Calls for quicker bike route rollout to beat Sydney congestion

Plans are underway to extend Sydney’s bike network more quickly, following overwhelming support from business leaders, local communities and commuters who ride into the inner city.

94 per cent of feedback on the city’s new cycling strategy and action plan was positive and featured strong calls to connect key bike routes as soon as possible.

The majority of respondents backed separated cycleways over shared paths, and many people had ongoing concerns about driver attitudes to people riding bikes.

Lord Mayor Clover Moore said with Sydney’s population increasing, cycleways are more important now than ever before to keep our streets moving, reduce traffic congestion and encourage more people to ride.

“Community support for building Sydney’s bike network has never been stronger,” the Lord Mayor said.

“Business leaders know traffic congestion is crippling our city and costing $8 billion in lost revenue and productivity, but many people still don’t feel safe riding a bike to work.
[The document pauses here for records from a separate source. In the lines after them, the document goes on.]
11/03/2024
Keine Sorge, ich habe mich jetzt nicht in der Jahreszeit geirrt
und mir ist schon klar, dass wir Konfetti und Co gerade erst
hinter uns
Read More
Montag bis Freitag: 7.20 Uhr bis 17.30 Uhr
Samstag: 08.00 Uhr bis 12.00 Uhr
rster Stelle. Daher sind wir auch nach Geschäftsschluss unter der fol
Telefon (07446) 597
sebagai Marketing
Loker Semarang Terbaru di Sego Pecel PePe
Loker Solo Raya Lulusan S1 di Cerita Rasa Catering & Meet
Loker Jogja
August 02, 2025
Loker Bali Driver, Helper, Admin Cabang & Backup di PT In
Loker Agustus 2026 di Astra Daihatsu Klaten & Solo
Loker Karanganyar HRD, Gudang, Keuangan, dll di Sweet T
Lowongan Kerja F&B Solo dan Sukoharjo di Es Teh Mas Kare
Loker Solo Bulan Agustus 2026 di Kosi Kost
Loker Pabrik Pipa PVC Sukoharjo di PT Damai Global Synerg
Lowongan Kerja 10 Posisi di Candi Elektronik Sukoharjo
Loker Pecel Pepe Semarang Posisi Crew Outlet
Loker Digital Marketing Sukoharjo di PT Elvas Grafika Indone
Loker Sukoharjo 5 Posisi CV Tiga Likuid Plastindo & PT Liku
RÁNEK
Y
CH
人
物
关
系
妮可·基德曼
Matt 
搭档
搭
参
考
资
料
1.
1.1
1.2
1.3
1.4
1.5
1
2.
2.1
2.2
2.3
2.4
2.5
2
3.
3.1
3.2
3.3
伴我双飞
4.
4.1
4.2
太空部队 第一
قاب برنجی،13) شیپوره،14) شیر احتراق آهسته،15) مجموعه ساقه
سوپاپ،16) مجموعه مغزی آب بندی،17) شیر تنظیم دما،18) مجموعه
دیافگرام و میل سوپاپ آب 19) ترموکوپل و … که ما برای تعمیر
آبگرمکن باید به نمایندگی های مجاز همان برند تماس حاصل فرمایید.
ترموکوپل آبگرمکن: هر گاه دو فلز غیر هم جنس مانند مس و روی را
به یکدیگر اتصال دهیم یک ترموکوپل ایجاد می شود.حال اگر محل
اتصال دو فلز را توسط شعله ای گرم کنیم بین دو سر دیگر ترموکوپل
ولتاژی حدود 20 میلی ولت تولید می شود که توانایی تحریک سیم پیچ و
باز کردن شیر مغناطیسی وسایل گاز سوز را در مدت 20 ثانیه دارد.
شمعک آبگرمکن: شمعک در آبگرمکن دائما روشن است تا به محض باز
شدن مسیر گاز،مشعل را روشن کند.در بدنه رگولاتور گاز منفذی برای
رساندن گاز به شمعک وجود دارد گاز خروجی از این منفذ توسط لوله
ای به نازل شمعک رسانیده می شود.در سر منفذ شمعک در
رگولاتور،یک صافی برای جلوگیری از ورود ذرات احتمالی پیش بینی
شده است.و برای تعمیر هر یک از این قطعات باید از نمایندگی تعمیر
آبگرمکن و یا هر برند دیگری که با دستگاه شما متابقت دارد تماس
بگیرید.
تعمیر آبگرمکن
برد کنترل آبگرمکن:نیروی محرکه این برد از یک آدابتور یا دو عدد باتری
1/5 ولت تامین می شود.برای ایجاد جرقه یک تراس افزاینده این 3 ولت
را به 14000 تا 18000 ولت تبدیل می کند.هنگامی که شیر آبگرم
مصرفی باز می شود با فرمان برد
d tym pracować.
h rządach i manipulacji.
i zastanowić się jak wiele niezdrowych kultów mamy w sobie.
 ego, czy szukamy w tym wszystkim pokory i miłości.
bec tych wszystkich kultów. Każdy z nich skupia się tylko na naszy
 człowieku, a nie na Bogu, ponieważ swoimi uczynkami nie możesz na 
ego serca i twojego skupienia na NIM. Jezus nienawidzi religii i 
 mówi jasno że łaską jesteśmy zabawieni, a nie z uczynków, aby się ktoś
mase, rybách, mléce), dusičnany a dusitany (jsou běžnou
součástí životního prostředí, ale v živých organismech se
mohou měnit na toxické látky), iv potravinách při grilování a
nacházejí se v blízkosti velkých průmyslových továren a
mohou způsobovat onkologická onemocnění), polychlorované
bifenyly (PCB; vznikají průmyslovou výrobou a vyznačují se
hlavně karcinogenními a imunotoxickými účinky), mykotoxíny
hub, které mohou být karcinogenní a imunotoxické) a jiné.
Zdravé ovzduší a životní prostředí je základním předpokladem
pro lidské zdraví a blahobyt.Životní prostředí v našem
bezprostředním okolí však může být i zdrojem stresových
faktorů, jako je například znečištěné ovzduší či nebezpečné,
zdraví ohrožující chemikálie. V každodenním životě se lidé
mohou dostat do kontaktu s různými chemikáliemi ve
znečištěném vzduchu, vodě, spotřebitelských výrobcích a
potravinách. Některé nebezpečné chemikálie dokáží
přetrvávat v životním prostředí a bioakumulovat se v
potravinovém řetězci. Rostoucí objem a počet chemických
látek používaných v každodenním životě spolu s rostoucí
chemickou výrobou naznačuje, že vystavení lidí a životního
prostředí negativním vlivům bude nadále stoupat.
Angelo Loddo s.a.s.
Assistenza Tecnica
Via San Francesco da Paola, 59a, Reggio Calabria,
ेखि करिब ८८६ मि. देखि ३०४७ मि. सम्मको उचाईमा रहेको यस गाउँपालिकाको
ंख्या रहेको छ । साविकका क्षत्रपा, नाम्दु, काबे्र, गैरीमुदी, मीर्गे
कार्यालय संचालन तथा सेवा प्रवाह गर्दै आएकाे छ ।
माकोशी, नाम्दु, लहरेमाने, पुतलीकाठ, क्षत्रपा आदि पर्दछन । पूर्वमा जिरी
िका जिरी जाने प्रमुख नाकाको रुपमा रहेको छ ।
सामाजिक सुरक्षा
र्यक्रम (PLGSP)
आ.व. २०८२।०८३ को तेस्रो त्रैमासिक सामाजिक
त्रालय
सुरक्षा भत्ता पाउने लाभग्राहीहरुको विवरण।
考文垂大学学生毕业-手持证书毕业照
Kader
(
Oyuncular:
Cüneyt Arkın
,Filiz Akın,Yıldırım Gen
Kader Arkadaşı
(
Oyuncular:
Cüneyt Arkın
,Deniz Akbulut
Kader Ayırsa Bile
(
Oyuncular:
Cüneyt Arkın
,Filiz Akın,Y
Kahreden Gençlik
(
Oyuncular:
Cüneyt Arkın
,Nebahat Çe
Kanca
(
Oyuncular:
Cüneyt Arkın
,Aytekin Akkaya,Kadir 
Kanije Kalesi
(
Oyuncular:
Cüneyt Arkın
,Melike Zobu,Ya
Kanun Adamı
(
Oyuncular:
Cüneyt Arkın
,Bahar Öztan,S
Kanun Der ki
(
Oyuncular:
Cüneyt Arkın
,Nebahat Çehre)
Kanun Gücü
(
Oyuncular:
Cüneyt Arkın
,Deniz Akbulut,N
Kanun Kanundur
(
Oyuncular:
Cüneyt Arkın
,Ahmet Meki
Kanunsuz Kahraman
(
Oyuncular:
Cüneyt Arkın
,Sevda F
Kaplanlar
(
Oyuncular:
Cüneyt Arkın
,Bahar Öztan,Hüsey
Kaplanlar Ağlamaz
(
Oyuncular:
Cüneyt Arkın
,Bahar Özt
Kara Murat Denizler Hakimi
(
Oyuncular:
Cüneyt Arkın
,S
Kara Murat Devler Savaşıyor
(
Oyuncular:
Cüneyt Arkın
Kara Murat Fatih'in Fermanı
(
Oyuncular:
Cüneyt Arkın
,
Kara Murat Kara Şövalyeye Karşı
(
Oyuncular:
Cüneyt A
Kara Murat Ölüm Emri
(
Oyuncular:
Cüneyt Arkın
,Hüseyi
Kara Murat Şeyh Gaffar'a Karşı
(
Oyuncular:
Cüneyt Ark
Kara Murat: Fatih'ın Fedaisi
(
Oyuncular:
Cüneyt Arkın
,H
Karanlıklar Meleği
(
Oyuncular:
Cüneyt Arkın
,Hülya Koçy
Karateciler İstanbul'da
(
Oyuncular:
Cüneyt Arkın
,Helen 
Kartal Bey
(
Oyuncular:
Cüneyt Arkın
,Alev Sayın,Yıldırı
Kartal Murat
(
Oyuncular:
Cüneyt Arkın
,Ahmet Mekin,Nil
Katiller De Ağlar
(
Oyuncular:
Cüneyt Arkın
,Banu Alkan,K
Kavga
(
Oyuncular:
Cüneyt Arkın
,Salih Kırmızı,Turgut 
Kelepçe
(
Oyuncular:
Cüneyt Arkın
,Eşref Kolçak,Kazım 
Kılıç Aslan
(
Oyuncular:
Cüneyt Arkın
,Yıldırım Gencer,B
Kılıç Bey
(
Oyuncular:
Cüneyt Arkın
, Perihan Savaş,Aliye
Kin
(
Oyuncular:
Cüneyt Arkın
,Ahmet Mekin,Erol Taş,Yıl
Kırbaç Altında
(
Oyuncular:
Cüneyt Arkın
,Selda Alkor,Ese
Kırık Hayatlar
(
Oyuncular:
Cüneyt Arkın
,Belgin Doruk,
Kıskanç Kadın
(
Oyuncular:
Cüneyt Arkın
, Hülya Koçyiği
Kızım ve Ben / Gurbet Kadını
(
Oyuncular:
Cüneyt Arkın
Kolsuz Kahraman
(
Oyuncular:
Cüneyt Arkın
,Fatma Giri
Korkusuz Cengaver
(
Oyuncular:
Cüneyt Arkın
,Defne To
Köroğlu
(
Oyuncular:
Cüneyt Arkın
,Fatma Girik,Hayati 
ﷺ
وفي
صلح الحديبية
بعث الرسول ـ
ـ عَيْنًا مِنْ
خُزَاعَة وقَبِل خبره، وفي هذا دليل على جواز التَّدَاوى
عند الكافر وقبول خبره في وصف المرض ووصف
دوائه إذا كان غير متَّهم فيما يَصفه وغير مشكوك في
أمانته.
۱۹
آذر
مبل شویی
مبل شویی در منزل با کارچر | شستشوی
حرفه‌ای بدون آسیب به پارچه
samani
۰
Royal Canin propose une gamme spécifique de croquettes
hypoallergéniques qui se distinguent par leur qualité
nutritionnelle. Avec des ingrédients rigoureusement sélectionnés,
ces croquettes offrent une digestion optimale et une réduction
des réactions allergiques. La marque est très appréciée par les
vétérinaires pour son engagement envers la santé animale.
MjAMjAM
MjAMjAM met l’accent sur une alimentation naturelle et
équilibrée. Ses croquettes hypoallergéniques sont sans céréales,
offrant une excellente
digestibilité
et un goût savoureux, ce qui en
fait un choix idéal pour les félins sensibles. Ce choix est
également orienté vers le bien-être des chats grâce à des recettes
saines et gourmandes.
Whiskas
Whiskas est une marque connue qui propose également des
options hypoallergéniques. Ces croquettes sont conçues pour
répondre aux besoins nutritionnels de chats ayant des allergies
“Around one million people live within a 30-minute bike ride to the inner city, but we simply can’t expect more people to give riding a go if they don’t feel safe and supported to do so.”

“We’ve taken inspiration from other global cities like New York and London where cycleways have been built quickly and strategically – creating safe bike routes that have seen rider numbers increase dramatically.”

The new 12-year cycling strategy was unanimously endorsed by council on Monday night. Connecting the bike network is a key priority, with a refined bike network map highlighting the key links to get more people riding.

During consultation, people said they wanted the King Street cycleway in the city centre finished as a priority, connecting either end of the Liverpool Street cycleway. They also wanted cycleways to be prioritised over shared paths where possible.

The strategy aims to complete Sydney’s regional bike network and most of the local bike network by 2030, but will require ongoing support from the community, and more financial support and quicker approvals from the NSW Government.

The city is accelerating its development of these priority bike routes:

  • Bondi to the CBD along Moore Park Road – which is the NSW Government’s highest priority
  • bike connections to and around Central Station
  • final designs for extending the King Street cycleway in the inner city
  • final designs for the extension of the Castlereagh Street cycleway on either end
  • new cycleways linking Green Square to Randwick council area
  • new cycleways connecting Redfern and Newtown
  • final design for a bike connection between the city centre and Sydney Harbour Bridge with Transport for NSW and Roads and Maritime Services
  • more safe bike connections to Pyrmont and Glebe.

The strategy also prioritises supporting people to ride especially around new bike links, and helping to grow the number of people riding, particularly women and children.

The city will also work with businesses to support a healthier workforce and encourage them to add to the 52 major end-of-trip facilities, worth $57 million dollars, already in the inner city.

“The private sector is investing millions of dollars transforming basements in Sydney’s biggest office blocks into bicycle parking, showers and change rooms to attract high-end tenants,” the Lord Mayor said.

“Of course not everyone can ride, or wants to. But we must work towards a safe environment for people who want to make the switch. The positive impact on traffic and the health of our community will be worth the hard work.”

“As our population grows, there’s also increasing competition for road space. Building the bike network won’t be easy but the longer we take, the more difficult it will become as Sydney’s traffic will continue to worsen.”

The city received more than 2000 submissions during consultation on the strategy. The feedback found:

  • 97 per cent of people thought building bike connections like cycleways and shared paths were ‘important’ or ‘very important’
  • 92 per cent of people thought a network of regional cycleways extending throughout the inner Sydney was ‘extremely important’ or ‘very important’
  • 90 per cent felt ‘very’ or ‘extremely comfortable’ riding on separated cycleways
  • 79 per cent felt ‘only a little’ or ‘not at all comfortable’ on high traffic streets
  • 61 per cent thought end-of-trip facilities like bike parking, showers and lockers were ‘extremely important’ or ‘very important’ when deciding to take a job
  • 85 per cent thought more driver education was ‘extremely important’ or ‘very important’.

“Active transport, especially cycling, is integral to assuring Sydney’s future as a vibrant, sustainable city,” said Committee for Sydney CEO, Eamon Waterford.

“We recognise the strong leadership of the city and its program of cycling infrastructure already in place, which is one of the most ambitious in Australia. We also commend the City of Sydney on its success in doubling the rate of cycling in Sydney’s inner-city in just 10 years.”